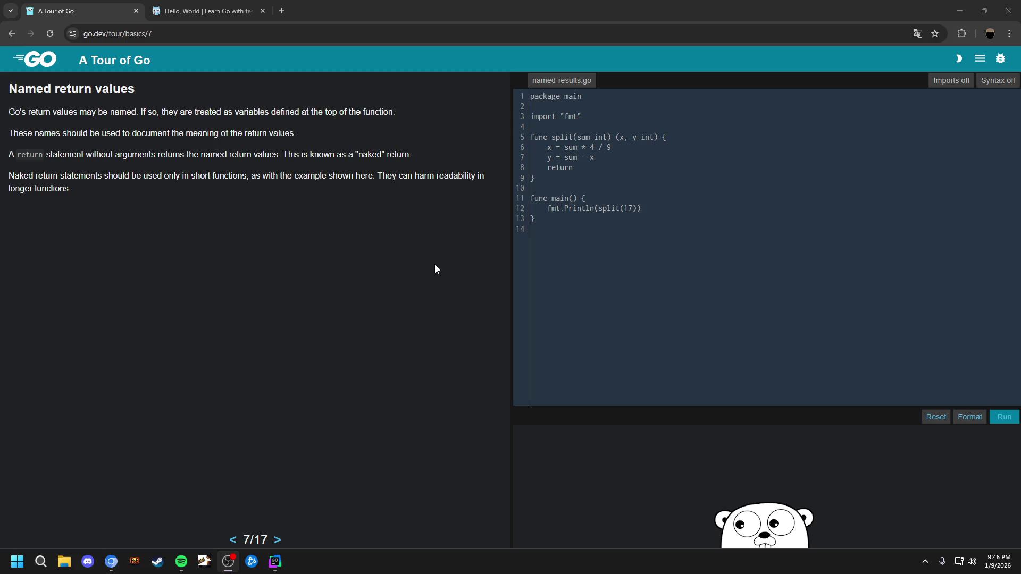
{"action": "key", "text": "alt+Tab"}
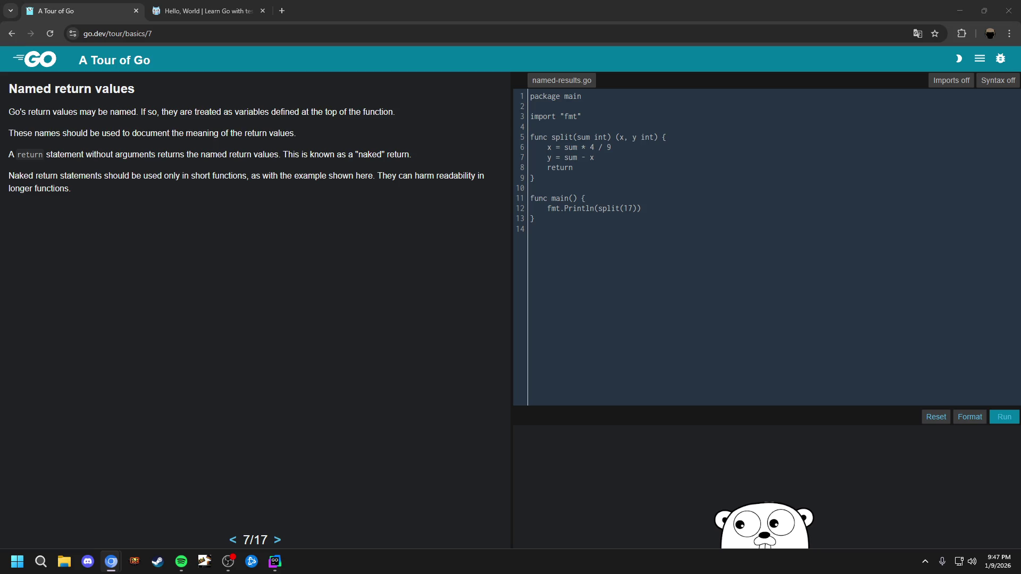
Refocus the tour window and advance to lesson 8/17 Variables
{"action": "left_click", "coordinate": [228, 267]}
---*---
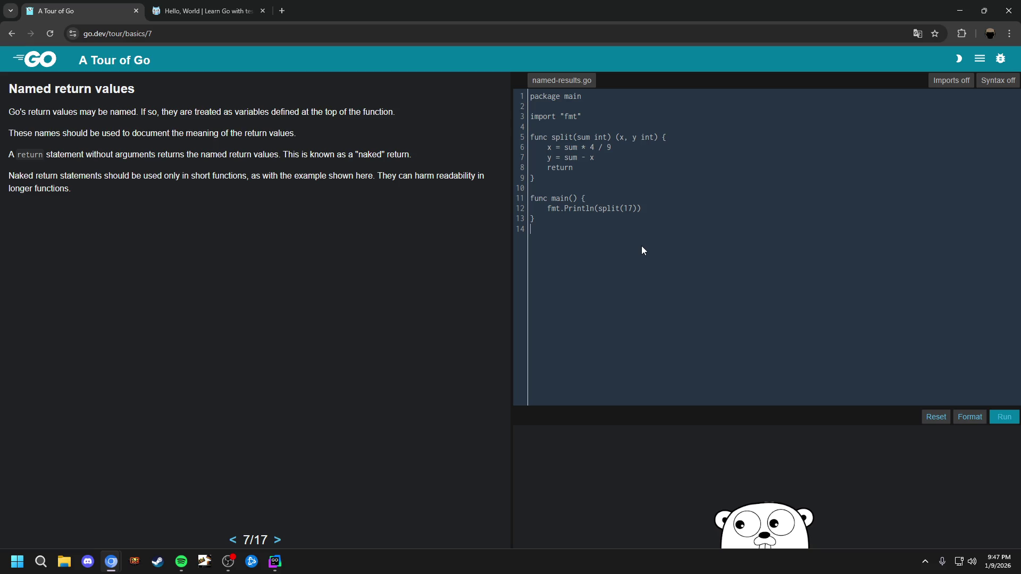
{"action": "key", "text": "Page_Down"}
---*---
WORK REQUEST:
If a line above includes the string "action", pick it out.

REPLY:
{"action": "key", "text": "alt+Tab"}
{"action": "left_click", "coordinate": [228, 267]}
{"action": "key", "text": "Page_Down"}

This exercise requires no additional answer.